This week, I discovered that I’ve lived life deprived of a good tomato.
As a tomato-lover, I was surprised to learn from Professor Harry Klee of the University of Florida that the supermarket tomatoes I’ve enjoyed throughout my 18-year existence are all flavorless compared to the tomatoes of the past. He spoke at Duke as a guest of the University Program in Genetics and Genomics on Feb. 28.
It turns out that commercial tomato growers, by breeding more profitable (i.e. higher-yield, redder-color, larger-fruit) tomato varieties over the past 50 years, inadvertently excluded what Klee believes is the most important tomato trait of all:
Apparently, I was one of very few people unaware of this issue. The public outcry in response to the increasing flavorlessness of commercial tomatoes began over a decade ago, when Klee first began to study tomato genetics.
From his research, Klee has drawn several important, unexpected conclusions, chief among them:
1: Flavor has more to do with smell than taste;
2: Lesser-known biochemical compounds called “volatiles” influence the flavor of tomatoes more than sugars, acids, and other well-known, larger compounds;
3: These “volatiles” are less present in modern tomato varieties than in tastier, older, and heirloom varieties;
But fear not—
4: Tomatoes can be back-bred to regain the genes that code for volatile compounds.

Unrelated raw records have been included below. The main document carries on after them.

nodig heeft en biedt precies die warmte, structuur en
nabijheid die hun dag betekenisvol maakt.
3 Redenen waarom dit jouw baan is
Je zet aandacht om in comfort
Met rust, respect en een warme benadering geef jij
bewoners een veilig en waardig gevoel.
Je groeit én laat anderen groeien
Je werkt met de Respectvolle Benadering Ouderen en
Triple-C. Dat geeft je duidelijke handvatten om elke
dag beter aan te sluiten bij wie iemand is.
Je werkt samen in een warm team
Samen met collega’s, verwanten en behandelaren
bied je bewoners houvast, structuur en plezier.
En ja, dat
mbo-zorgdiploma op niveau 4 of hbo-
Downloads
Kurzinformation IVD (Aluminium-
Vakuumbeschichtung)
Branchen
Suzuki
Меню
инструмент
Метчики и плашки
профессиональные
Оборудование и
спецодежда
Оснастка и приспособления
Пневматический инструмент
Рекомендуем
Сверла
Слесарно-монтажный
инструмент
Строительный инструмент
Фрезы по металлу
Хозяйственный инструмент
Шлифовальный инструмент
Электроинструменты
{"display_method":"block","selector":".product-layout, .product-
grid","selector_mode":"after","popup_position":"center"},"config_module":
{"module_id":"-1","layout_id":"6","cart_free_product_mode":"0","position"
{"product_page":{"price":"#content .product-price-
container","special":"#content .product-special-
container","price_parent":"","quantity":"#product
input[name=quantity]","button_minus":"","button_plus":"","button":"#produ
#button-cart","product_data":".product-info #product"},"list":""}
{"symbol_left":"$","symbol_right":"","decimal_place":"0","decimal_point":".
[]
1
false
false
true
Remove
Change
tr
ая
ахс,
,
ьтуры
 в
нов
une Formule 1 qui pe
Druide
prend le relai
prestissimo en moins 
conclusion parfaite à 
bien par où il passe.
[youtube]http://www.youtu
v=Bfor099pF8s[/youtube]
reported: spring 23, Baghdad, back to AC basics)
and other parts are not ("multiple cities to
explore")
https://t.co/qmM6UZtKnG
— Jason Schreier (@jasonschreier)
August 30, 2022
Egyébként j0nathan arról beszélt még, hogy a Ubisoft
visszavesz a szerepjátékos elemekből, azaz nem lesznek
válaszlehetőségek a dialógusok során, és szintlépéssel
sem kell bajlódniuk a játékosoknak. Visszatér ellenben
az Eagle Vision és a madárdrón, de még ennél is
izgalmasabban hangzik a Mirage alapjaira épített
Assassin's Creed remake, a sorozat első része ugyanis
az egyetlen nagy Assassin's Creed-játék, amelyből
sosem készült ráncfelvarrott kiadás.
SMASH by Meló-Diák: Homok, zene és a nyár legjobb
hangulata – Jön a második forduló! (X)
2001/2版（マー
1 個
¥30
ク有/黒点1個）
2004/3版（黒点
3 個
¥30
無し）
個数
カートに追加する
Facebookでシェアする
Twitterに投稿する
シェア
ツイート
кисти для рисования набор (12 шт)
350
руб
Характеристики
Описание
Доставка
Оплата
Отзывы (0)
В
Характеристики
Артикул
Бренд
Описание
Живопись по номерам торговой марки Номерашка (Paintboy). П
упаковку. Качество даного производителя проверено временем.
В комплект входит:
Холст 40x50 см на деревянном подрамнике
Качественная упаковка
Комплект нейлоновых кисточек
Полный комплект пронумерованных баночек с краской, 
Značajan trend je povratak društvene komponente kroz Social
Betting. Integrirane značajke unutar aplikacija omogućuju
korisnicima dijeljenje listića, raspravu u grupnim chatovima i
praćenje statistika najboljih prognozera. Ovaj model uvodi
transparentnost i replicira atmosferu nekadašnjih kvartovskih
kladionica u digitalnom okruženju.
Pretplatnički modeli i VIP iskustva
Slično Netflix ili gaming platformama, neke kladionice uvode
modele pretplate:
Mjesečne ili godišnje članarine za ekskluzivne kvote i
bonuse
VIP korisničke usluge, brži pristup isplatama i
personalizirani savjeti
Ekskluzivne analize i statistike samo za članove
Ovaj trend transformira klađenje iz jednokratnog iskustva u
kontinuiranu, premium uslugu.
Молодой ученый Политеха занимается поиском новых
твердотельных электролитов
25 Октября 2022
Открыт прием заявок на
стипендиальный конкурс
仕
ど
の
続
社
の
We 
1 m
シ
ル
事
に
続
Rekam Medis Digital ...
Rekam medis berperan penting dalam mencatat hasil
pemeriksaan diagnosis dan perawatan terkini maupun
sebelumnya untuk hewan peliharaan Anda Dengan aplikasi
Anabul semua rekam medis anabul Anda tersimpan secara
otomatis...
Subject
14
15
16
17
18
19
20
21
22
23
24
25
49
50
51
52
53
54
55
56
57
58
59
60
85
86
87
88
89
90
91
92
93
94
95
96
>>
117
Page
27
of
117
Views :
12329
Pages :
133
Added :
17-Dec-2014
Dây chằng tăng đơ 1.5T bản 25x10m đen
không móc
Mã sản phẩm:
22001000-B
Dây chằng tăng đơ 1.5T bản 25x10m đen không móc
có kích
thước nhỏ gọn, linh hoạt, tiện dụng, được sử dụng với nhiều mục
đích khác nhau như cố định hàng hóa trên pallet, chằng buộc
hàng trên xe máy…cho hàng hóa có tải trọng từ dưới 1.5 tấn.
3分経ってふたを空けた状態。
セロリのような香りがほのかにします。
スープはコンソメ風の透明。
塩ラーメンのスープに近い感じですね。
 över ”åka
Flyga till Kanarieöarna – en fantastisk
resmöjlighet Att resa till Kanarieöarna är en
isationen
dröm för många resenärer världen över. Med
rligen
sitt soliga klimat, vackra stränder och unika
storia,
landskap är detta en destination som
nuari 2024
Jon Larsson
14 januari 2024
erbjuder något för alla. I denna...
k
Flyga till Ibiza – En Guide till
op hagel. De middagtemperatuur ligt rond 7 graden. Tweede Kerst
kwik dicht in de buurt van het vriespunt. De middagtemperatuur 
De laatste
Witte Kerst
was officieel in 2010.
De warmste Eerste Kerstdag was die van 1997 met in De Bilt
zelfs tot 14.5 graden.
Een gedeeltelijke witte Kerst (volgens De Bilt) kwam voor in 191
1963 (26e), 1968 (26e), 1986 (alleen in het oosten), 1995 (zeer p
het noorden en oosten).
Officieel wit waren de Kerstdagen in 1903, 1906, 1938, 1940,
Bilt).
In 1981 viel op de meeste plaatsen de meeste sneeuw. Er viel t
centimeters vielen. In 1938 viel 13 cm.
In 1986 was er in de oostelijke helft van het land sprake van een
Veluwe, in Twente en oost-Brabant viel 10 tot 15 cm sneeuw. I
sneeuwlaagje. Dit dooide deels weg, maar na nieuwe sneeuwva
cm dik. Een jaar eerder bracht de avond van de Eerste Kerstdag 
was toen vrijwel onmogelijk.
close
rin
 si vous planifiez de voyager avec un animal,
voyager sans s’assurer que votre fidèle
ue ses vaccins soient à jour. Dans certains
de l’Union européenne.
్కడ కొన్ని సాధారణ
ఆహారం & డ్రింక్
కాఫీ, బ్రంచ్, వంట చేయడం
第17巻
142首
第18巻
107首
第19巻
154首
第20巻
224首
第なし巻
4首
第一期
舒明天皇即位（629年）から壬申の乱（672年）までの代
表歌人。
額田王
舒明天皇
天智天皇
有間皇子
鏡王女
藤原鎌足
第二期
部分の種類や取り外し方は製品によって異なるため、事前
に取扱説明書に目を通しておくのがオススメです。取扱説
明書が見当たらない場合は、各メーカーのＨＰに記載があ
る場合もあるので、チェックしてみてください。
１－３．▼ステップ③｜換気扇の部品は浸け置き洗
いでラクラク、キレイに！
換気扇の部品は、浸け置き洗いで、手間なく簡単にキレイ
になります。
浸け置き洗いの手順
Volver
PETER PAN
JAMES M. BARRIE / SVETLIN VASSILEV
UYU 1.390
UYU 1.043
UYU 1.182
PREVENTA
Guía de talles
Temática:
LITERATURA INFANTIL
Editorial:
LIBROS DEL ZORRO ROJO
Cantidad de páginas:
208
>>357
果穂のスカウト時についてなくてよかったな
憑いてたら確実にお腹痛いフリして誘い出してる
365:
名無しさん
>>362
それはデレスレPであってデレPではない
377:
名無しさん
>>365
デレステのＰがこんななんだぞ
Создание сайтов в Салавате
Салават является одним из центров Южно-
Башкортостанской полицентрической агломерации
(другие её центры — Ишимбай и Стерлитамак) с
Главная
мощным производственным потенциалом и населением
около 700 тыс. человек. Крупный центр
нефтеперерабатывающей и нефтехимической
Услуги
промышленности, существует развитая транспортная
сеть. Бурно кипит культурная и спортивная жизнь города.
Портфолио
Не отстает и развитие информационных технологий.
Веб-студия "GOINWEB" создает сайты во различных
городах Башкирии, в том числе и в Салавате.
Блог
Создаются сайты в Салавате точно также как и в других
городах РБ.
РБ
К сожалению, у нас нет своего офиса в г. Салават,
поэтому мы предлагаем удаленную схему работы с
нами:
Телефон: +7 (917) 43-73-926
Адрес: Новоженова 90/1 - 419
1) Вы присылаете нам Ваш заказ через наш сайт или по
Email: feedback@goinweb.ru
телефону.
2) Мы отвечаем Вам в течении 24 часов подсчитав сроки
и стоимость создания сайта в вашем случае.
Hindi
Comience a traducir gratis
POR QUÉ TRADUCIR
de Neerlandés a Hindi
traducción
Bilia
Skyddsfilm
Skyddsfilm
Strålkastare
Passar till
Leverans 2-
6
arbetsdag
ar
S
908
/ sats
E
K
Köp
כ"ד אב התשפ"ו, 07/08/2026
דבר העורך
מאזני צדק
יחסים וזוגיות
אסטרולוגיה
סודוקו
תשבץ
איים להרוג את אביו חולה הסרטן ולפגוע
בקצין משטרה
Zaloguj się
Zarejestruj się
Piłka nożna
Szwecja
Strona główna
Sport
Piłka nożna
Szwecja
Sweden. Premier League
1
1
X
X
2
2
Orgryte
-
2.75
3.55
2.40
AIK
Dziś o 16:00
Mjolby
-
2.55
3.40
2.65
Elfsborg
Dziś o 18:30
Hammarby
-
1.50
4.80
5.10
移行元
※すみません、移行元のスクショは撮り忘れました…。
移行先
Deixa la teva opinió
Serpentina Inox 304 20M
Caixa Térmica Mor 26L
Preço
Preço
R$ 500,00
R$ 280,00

In other words, Klee has mapped the way back to the flavorful tomatoes of the past. His work culminated in a cover story of the Jan. 27 issue of Science. The corresponding paper describing the analysis of over 300 tomato strains to identify the chemicals associated with “good” and “bad” tomatoes.
To prove that modern tomatoes have less of the compounds that make them tasty, Klee and his team recruited a panel of 100 taste-testers to rank 160 representative tomato varieties. According to Klee, the team “developed statistical models to explain the chemistry of ‘liking’ [tomatoes],” then narrowed down the list of compounds that correlated with “liking” from 400 to 26. After tracing these 26 compounds to genetic loci, they used whole-genome sequencing to show that these loci are less expressed in modern tomatoes than in “cerasiforme” (i.e. old) and heirloom tomato varieties.
Further studies showed that tomato weight is inversely correlated with sugar content—in other words, “a gigantic fruit doesn’t taste as good,” Klee said.
If Klee can convince tomato growers that consumers value flavor over size, color, and quantity, then he might just single-handedly put flavorful tomatoes back on the shelves. Nevertheless—and despite the publicity surrounding his work—Klee understands it make take a while before commercial tomato growers see the light.
“Growers get no more money if the tomato tastes good or bad; they’re paid for how many pounds of red objects they put in a box…[but] we can’t just blame the modern breeders. We’ve been selecting bigger and bigger fruit for millennia, and that has come at the cost of reducing flavor,” Klee said.